Comments and positions espoused by the candidates for national office during this year’s election season have been nearly silent on the issues of natural resource management, agency budgeting, and the challenge of re-directing the focus of our assistance to the privately held, working lands of this country. When statements concerning the future of policy and management relating to so-called “environmental issues” are put forth, they are usually limited to a discussion of public lands use and preservation, farm subsidies, alternative energy or pollution caps.
The Republicans pledge to continue rolling back regulations they see as harmful to the marketplace. Democrats promise increased protection and set-asides.
The choice seems to be between more perks or more parks.
No candidate addressed the necessity of and opportunity for managing the nation’s land and water resources in the pursuit of production and protection in this era of global impacts, emerging national shortfalls and inter-locking dependencies. And none of them advanced a programmatic platform for resolving the polarization, litigation and gridlock that characterize our national land use and landscape debates.
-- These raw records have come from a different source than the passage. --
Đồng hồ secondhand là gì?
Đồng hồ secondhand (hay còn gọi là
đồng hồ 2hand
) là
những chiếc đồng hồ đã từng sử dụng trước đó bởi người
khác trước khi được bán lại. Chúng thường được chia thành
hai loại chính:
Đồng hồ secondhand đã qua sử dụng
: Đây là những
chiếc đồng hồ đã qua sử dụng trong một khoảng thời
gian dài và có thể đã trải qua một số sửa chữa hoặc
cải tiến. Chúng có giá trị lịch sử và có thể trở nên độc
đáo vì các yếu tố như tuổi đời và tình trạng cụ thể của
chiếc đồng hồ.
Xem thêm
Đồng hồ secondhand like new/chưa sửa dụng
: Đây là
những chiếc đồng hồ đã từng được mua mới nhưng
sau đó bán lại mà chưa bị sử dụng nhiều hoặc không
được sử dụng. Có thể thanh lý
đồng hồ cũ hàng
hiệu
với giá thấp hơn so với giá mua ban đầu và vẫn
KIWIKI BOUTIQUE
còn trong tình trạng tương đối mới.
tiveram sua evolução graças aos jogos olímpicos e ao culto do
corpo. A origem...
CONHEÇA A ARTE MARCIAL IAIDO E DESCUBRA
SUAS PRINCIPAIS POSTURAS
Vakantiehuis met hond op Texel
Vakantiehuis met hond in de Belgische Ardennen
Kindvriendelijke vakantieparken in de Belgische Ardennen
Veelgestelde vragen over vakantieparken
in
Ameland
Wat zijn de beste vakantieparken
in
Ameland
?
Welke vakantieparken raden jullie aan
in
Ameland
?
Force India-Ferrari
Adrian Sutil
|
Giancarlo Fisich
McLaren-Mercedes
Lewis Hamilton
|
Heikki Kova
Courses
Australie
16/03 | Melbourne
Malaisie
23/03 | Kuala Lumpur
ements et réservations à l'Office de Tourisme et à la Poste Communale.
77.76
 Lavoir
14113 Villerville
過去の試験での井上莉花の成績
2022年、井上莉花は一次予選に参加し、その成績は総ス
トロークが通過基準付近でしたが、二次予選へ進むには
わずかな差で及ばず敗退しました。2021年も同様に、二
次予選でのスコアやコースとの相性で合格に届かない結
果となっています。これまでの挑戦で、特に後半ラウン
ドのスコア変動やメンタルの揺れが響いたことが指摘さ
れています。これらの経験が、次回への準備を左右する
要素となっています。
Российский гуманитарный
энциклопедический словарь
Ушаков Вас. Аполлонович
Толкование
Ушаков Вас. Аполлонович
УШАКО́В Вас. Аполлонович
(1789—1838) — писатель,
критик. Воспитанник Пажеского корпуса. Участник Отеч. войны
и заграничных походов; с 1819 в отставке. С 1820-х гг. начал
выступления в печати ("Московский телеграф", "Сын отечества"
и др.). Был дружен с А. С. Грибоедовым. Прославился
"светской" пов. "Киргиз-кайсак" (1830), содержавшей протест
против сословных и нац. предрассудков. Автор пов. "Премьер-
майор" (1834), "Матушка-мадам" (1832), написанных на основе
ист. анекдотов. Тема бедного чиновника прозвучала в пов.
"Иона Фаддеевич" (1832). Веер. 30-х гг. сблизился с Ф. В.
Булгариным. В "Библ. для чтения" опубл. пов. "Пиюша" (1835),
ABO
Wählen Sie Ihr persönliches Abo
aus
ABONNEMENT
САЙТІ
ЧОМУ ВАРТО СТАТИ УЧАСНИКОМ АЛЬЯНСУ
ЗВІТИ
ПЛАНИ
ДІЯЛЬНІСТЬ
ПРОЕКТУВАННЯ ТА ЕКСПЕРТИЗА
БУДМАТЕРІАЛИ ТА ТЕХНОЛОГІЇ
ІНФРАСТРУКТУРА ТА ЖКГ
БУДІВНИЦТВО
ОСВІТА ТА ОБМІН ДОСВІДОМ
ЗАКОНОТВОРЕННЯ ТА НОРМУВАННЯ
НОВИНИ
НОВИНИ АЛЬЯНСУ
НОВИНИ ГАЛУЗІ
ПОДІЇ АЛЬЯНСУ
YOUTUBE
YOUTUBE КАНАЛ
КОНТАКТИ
It is past time to call for the question in this critical arena. A serious and substantive “conservation conversation” must be initiated to transcend the diatribes and pendulum swings of the past decades.
Landowners and managers must be accorded the respect and roles they deserve as stewards of our nation’s basic resources and most of the landscape, private and public.
Responsible agencies must seek out, create and implement clearer mandates for their activities.
The urban population of land-poor, but vote-rich consumers, must accept responsibility for the excessive impact of their livelihoods as they affect, define and limit the options that will be available for the future.
If we cannot develop dialogue and consensus in these matters, our hitherto rich and abundant natural bounties will waste away, dry up or disappear in the background as we continue to dally amidst futile exercises of confrontation and blame.
If our political leaders ignore or avoid the hard choices of balancing our transactions with nature through the restoration of a healthy resource base and an equalization of emphasis on harvest and habitat, there is little hope for any resolution of these divisive and destructive conflicts, and even an “ecological revolution” will be too little too late.
The key to this resolution of interests and objectives will lie in the private sector where individuals, families and corporations manage the value and embody the values of working lands’ assets and liabilities. The decisions they will make and the opportunities and threats that must be faced on a daily basis are the cornerstones of this fundamental recognition, and no amount of public land acquisition and lock-up will ultimately solve the growing crises of the planet’s health and society’s well-being.
Conservation and improved productivity, reinvestment instead of skyrocketing profits, and resource security now and in the future are today’s issues. Without the realization that even a high-tech consumer culture is based on the land, air and water it uses, and without a coherent approach to these matters, no president will succeed in redirecting the ship of state, and no Party will be much fun in a future of depletion and want.
Whether we are moved forward by choice or by necessity, our future and our impact on the world’s resources demand this great shift in consciousness from our nation and its leaders. Balancing our accounts with Nature requires that we adapt ourselves to its budget in order to protect its functional capacities and provide for the needs of generations.
Productivity and protection are both possible and essential. We are all the stewards of our homeland and the caretakers of our only habitat. Like justice and freedom, sustainability must become embodied among our nation’s hallowed ideals and the campaign to achieve it must engage us all.
Johnny Sundstrom lives in Deadwood, Oregon. He is the National Board member for Oregon for the National Association of Conservation Districts and is the founder of the Siuslaw Institute.